-- Given material follows --
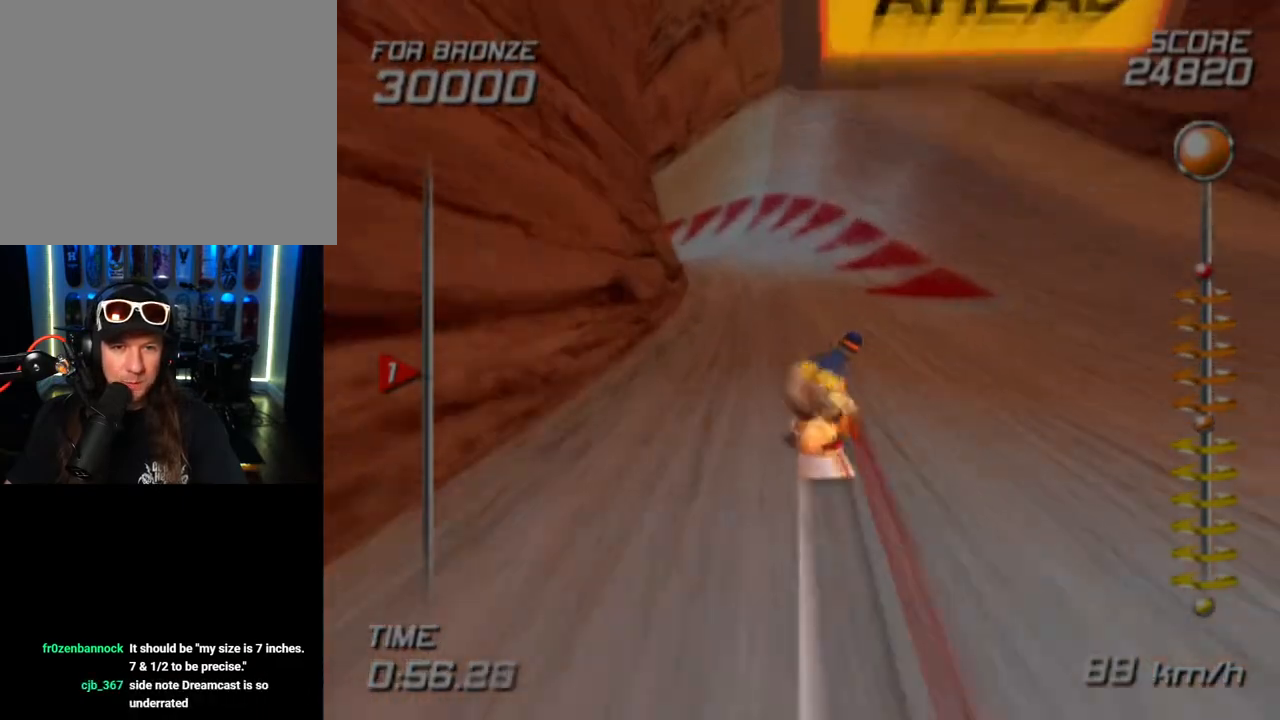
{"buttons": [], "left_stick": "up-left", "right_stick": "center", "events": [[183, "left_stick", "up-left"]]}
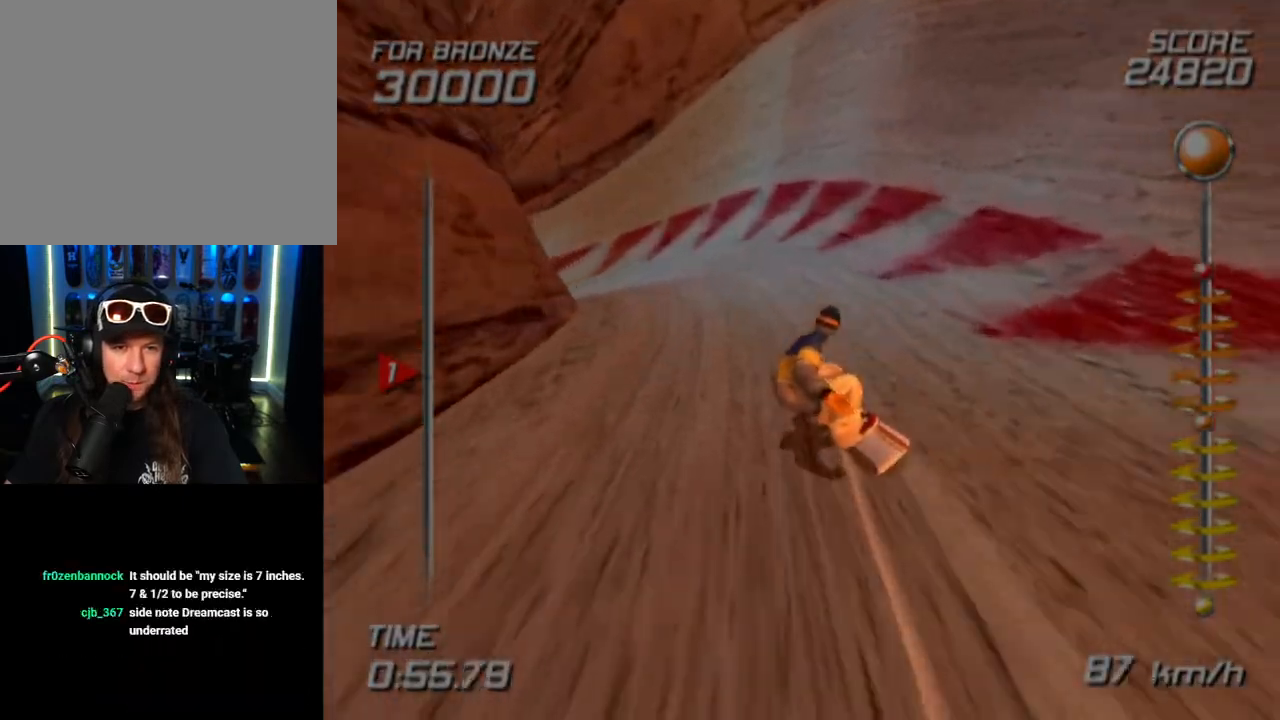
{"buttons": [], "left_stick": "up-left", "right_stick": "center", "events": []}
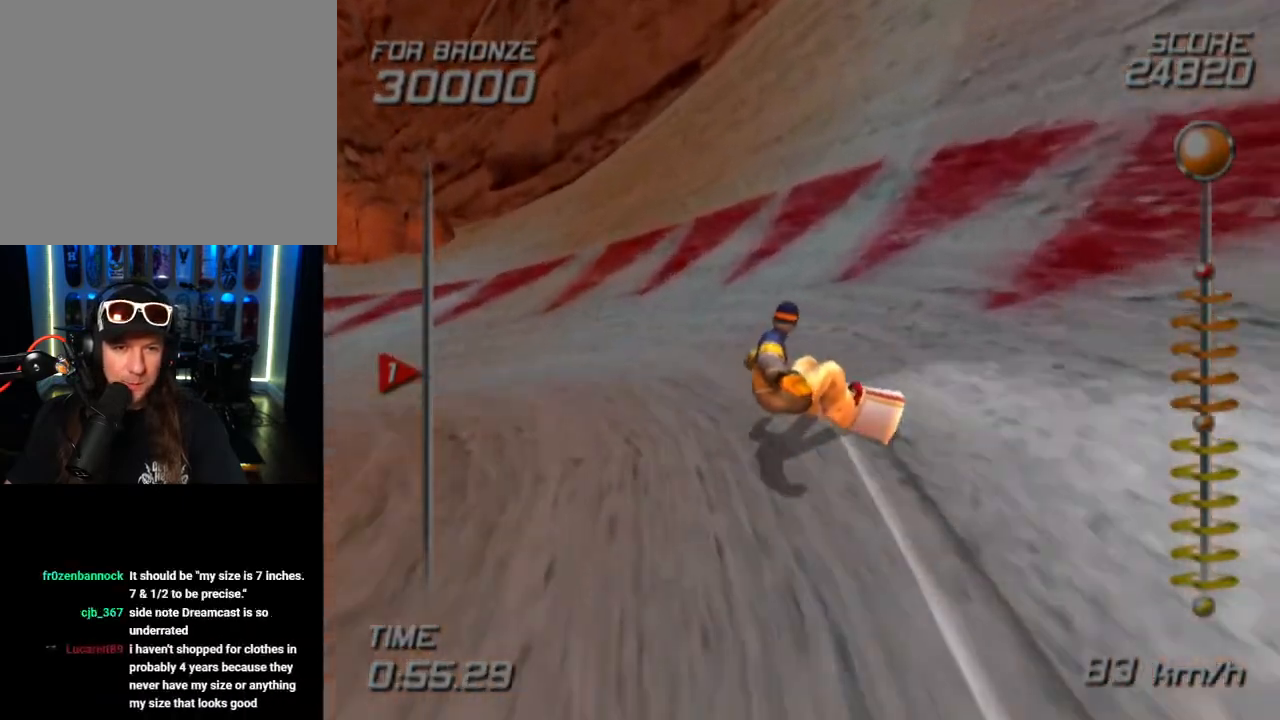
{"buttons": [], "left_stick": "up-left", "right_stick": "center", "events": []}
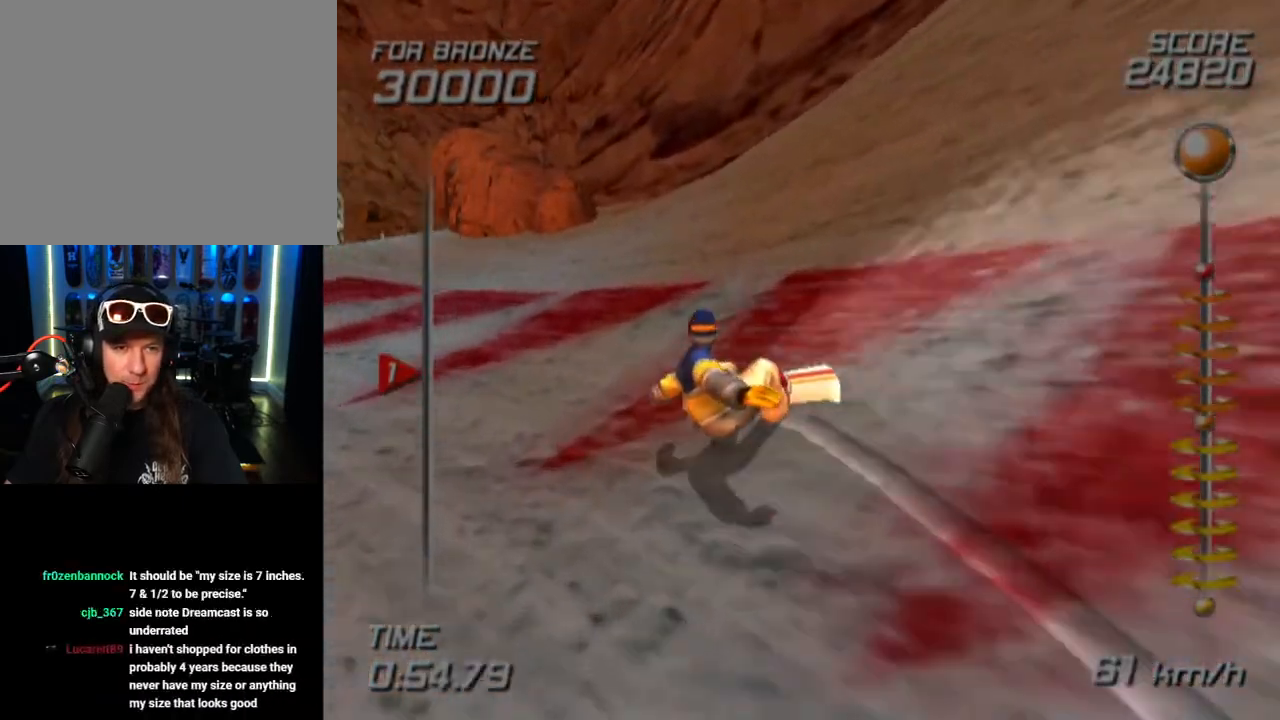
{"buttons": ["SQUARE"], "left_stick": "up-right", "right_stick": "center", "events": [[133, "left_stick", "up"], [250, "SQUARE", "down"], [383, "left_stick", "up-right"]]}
-- Given material concluded --
**Assignment:**
With the images omitted, return the full material exactly.

**Response to the task:**
{"buttons": [], "left_stick": "up-left", "right_stick": "center", "events": [[183, "left_stick", "up-left"]]}
{"buttons": [], "left_stick": "up-left", "right_stick": "center", "events": []}
{"buttons": [], "left_stick": "up-left", "right_stick": "center", "events": []}
{"buttons": ["SQUARE"], "left_stick": "up-right", "right_stick": "center", "events": [[133, "left_stick", "up"], [250, "SQUARE", "down"], [383, "left_stick", "up-right"]]}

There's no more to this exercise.